Instrumentation Process

Introduction

The Engine reads and disassembles the instrumented binary one basic block at a time. In case a conditional branch terminates a basic block, the execution result of this basic block is needed to determine the next basic block to execute. This makes the case for a per-basic-block processing and execution.

Every basic block is first patched to solve two main problems:

Relocation:
The basic block will be executed at a different location and thus every usage of the Program Counter, either directly as an operand or indirectly when using relative memory addressing, needs to be patched to make the code relocatable.
Control Flow:
Branching instructions should not be directly executed as this would result in the execution escaping from the instrumentation process. Thus the resulting target of a branching instruction needs to be computed without being taken.

Once a basic block has been patched, the instrumentation operations requested by the user code are applied. Both the patching and the instrumentation are expressed in an Embedded Domain Specific Language [1] called PatchDSL which is executed by the engine.

The resulting instrumented basic block is then handed over to the ExecBlockManager which handles a cache of basic blocks placed inside execution units called ExecBlock. The ExecBlockManager is tasked with finding memory space inside an ExecBlock to place the instrumented basic block and also retrieving cached basic blocks.

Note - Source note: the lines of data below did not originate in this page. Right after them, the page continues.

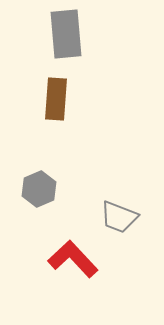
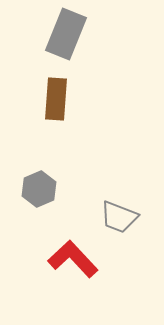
gray rectangle: rotated 27 degrees clockwise
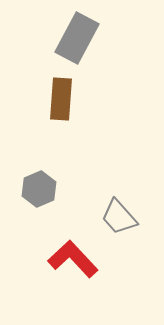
gray rectangle: moved 11 px right, 4 px down; rotated 6 degrees clockwise
brown rectangle: moved 5 px right
gray trapezoid: rotated 27 degrees clockwise
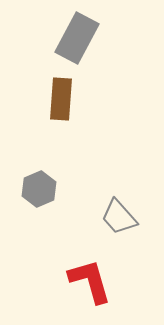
red L-shape: moved 17 px right, 22 px down; rotated 27 degrees clockwise
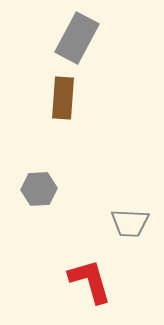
brown rectangle: moved 2 px right, 1 px up
gray hexagon: rotated 20 degrees clockwise
gray trapezoid: moved 11 px right, 6 px down; rotated 45 degrees counterclockwise
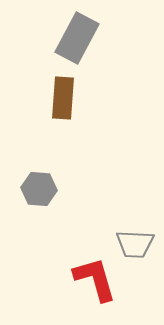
gray hexagon: rotated 8 degrees clockwise
gray trapezoid: moved 5 px right, 21 px down
red L-shape: moved 5 px right, 2 px up
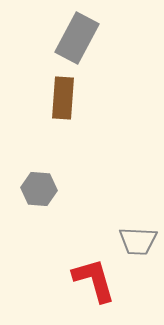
gray trapezoid: moved 3 px right, 3 px up
red L-shape: moved 1 px left, 1 px down
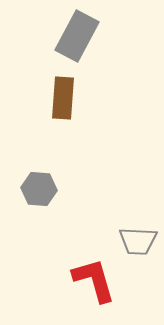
gray rectangle: moved 2 px up
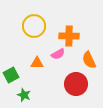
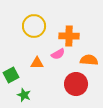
orange semicircle: rotated 120 degrees clockwise
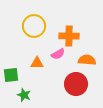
orange semicircle: moved 2 px left
green square: rotated 21 degrees clockwise
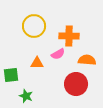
green star: moved 2 px right, 1 px down
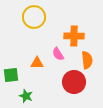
yellow circle: moved 9 px up
orange cross: moved 5 px right
pink semicircle: rotated 88 degrees clockwise
orange semicircle: rotated 78 degrees clockwise
red circle: moved 2 px left, 2 px up
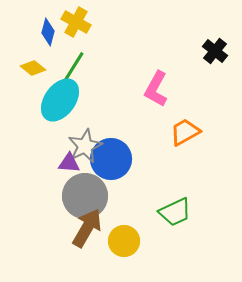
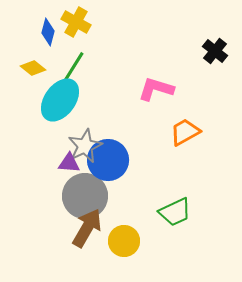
pink L-shape: rotated 78 degrees clockwise
blue circle: moved 3 px left, 1 px down
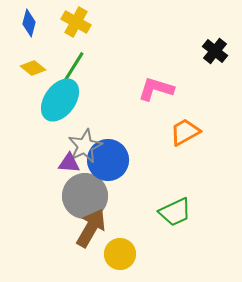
blue diamond: moved 19 px left, 9 px up
brown arrow: moved 4 px right
yellow circle: moved 4 px left, 13 px down
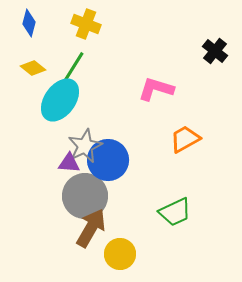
yellow cross: moved 10 px right, 2 px down; rotated 8 degrees counterclockwise
orange trapezoid: moved 7 px down
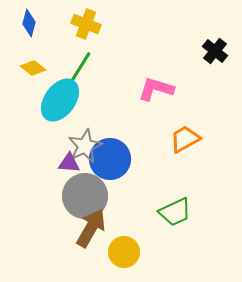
green line: moved 7 px right
blue circle: moved 2 px right, 1 px up
yellow circle: moved 4 px right, 2 px up
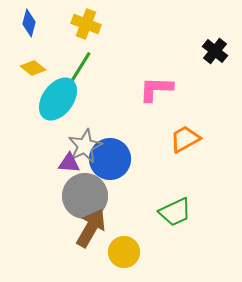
pink L-shape: rotated 15 degrees counterclockwise
cyan ellipse: moved 2 px left, 1 px up
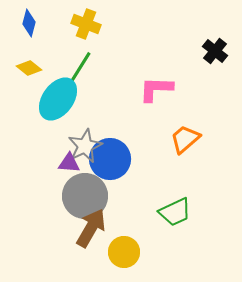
yellow diamond: moved 4 px left
orange trapezoid: rotated 12 degrees counterclockwise
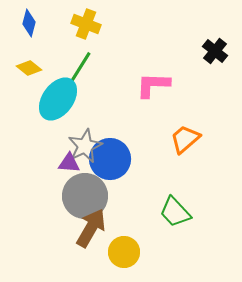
pink L-shape: moved 3 px left, 4 px up
green trapezoid: rotated 72 degrees clockwise
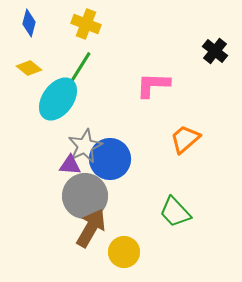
purple triangle: moved 1 px right, 2 px down
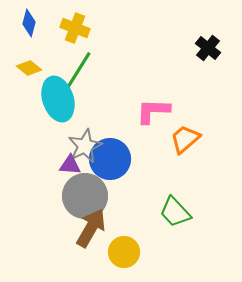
yellow cross: moved 11 px left, 4 px down
black cross: moved 7 px left, 3 px up
pink L-shape: moved 26 px down
cyan ellipse: rotated 54 degrees counterclockwise
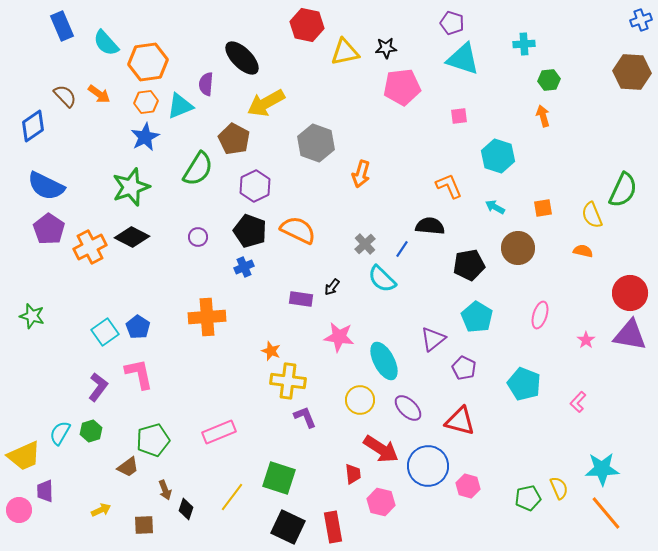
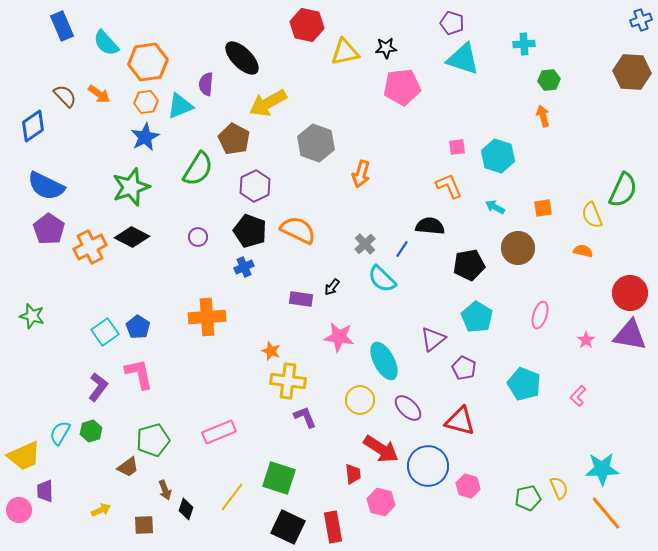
yellow arrow at (266, 103): moved 2 px right
pink square at (459, 116): moved 2 px left, 31 px down
pink L-shape at (578, 402): moved 6 px up
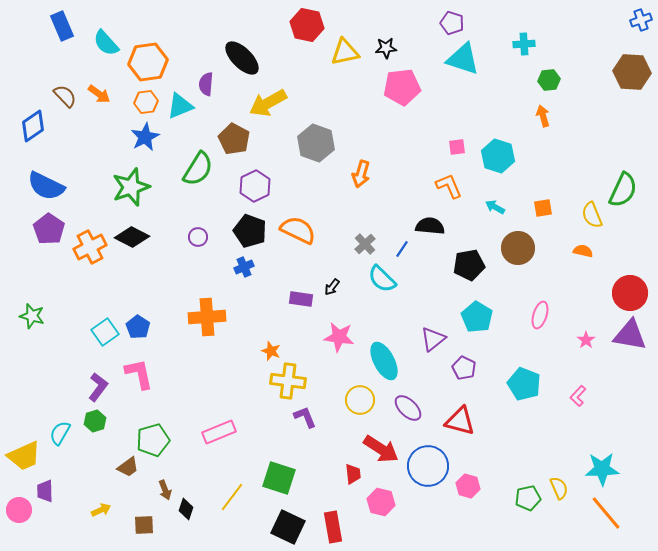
green hexagon at (91, 431): moved 4 px right, 10 px up
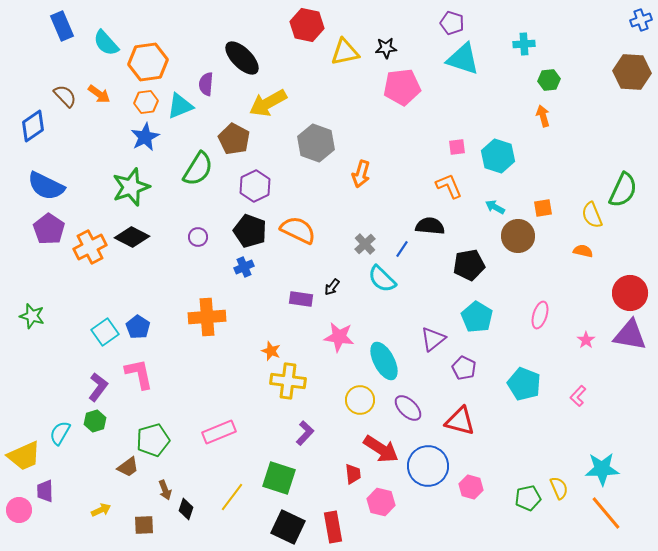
brown circle at (518, 248): moved 12 px up
purple L-shape at (305, 417): moved 16 px down; rotated 65 degrees clockwise
pink hexagon at (468, 486): moved 3 px right, 1 px down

An ExecBlock manages on the guest side two memory pages: one for the code, the code block, and one for the data, the data block. The ExecBlock also handles the resolution of the relocation of the patched code before assembling it in the code block.

The instrumentation of the code allows defining callbacks to the user code directly from the instrumented binary through the ExecBlock. These callbacks allow to inspect and modify the state of execution of the guest on the host side at every point in time.

Implementation

The figure below presents the life of an instruction and summarizes the main steps and classes involved along the way. This is intended to give an overview of what the internals do.

An instruction exists in three different representations inside QBDI:

Bytes: Raw bytes of machine code in memory.
MCInst: LLVM machine code representation. The instruction is only partially disassembled but still provides a list of operands. Anyone interested in more details regarding this representation should refer to the official LLVM documentation and experiment with llvm-mc -show-inst.
RelocatableInst: QBDI representation of a relocatable MCInst. It consists of an MCInst and relocation information.

There is another important class: QBDI::Patch. A QBDI::Patch aggregates the patch and the instrumentation of a single instruction in the form of a list of QBDI::RelocatableInst. It is the smallest unit of code which can be assembled inside an QBDI::ExecBlock as patching or instrumentation code cannot be split in parts without problematic side effects.

The assembly and disassembly steps are directly handled by LLVM for us. The Engine takes care of the patching and instrumentation using a programmable list of QBDI::PatchRule and QBDI::InstrRule. More details on those rules can be found in the PatchDSL chapter. Relocation is handled directly in the QBDI::ExecBlock.